One thing we did notice at Duke when we were using higher-dose intravesical chemotherapy, in particular higher-dose mitomycin in combination with heating, is an increased incidence of drug-sensitivity reactions. The patients seemed to have a higher rate than we would usually observe of allergy-type reactions to mitomycin, including skin rashes and such. Others have not confirmed this yet because we’re the only group that has used higher mitomycin C doses. I’m not sure if that’s unique to our center or not.

My understanding is that you’ve been able to make this available to select patients in the US through a special arrangement. Could you discuss this and also what you’ve personally experienced and learned in using this therapy so far?

Because of the worldwide drug shortage in BCG, we were looking for options at Duke to treat patients with high-risk non–muscle-invasive bladder cancer or patients in whom BCG has previously failed and [patients] we couldn’t give BCG because it just wasn’t available. Our options were to use standard intravesical chemotherapy, which historically has not done that well, or to remove someone’s bladder surgically. Many patients are not ready to go to that step, so we were looking for an alternative.

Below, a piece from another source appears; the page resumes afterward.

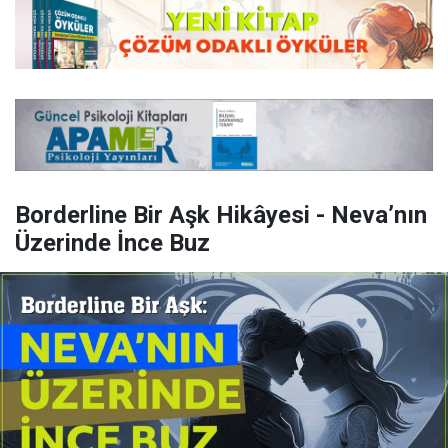
Borderline Bir Aşk Hikâyesi - Neva’nın
Üzerinde İnce Buz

Given initial promising results in Europe, I applied to the FDA for a humanitarian-use exemption to utilize the Combat BRS bladder heater that is available in Europe but not in the United States to administer chemotherapy agents. They approved me to use this device with mitomycin C. We treated a number of patients with the Combat BRS device and mitomycin C at higher doses. We found it to be pretty efficacious, and we recently published our data on this. That study is not really a clinical trial, per se; it’s a humanitarian exemption protocol that allows us to use it during the worldwide drug shortage. So it’s a way of, we hope, improving the efficacy of existing agents when the standard of care is not available.

Do you see this coming to North America anytime soon?

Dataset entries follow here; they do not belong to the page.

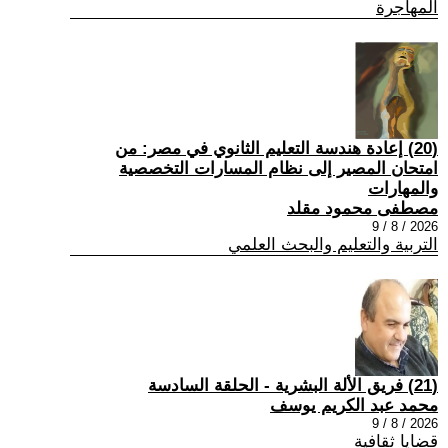
المهاجرة
(20) إعادة هندسة التعليم الثانوي في مصر: من
امتحان المصير إلى نظام المسارات التخصصية
والمهارات
مصطفى محمود مقلد
2026 / 8 / 9
التربية والتعليم والبحث العلمي
(21) فريق الألة البشرية - الحلقة السادسة
محمد عبد الكريم يوسف
2026 / 8 / 9
قضايا ثقافية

The answer to that will depend on the results of several clinical trials that have been completed and are currently going to be reported in the next year or two. For the FDA to approve this device and make it available, there has to be evidence that it has benefit. [A] number of clinical trials that have been done or that are currently enrolling in Europe and elsewhere...are going to answer that question. I suspect that if the data look favorable on these clinical trials, a package will be presented to the FDA to seek device approval for the United States.

Any final thoughts on this technology and how it could contribute to the bladder cancer armamentarium?

That’s a good question. I personally am not married to any particular technology. I’m not sure whether heat alone or other new technologies are ultimately going to be the standard of care or not. But I do think that we need to improve on what we have right now. [For] patients in whom BCG doesn’t work, we’re using chemotherapy drugs, typically as monotherapies and more recently as combinations. My hope is that by improving the way we administer these drugs, maybe we can make them work better. Maybe by improving the combinations of drugs, we can make them work better.

It’s my hope that eventually we’ll find a cocktail that beats BCG, stops these tumors from coming back, [and] stops these tumors from getting worse so that patients with non–muscle-invasive bladder cancer aren’t faced with the need to make a decision to have their bladder removed or not.